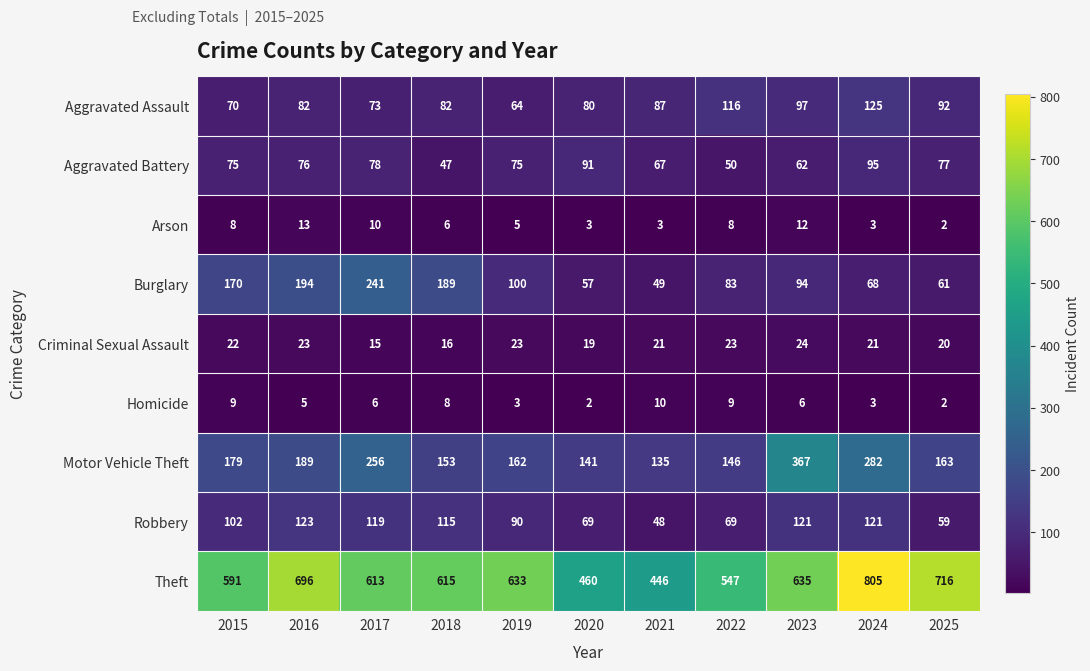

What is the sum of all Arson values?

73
···
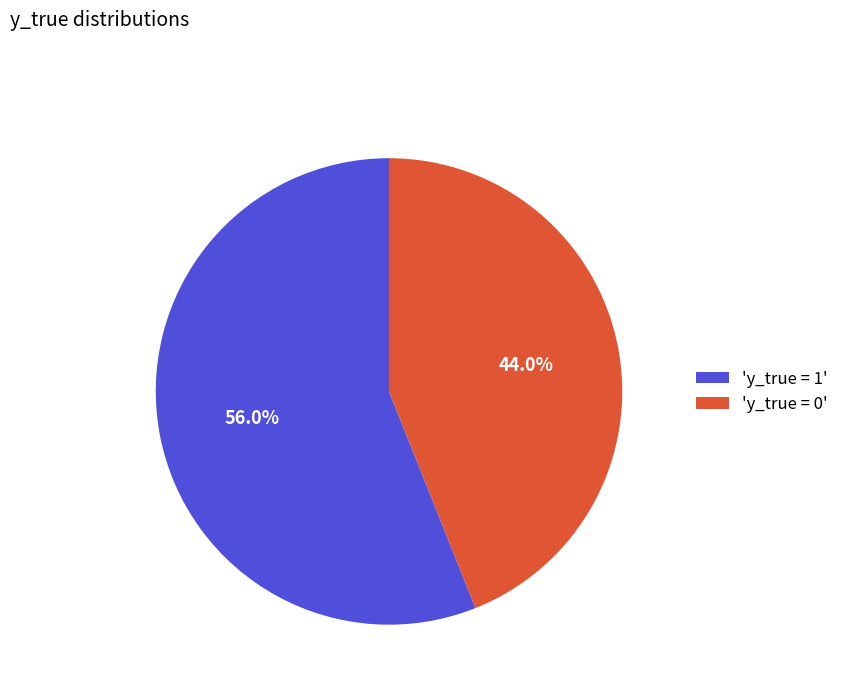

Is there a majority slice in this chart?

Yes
···
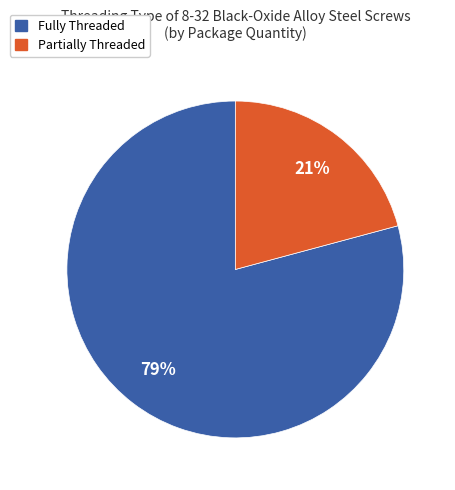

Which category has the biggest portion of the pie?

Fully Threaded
···
*Instruction*: Can you return, without changes, the lines of the listing starting with the line containing "Which category has" and going on through the line containing "Fully Threaded"?

*Result of this task*:
Which category has the biggest portion of the pie?

Fully Threaded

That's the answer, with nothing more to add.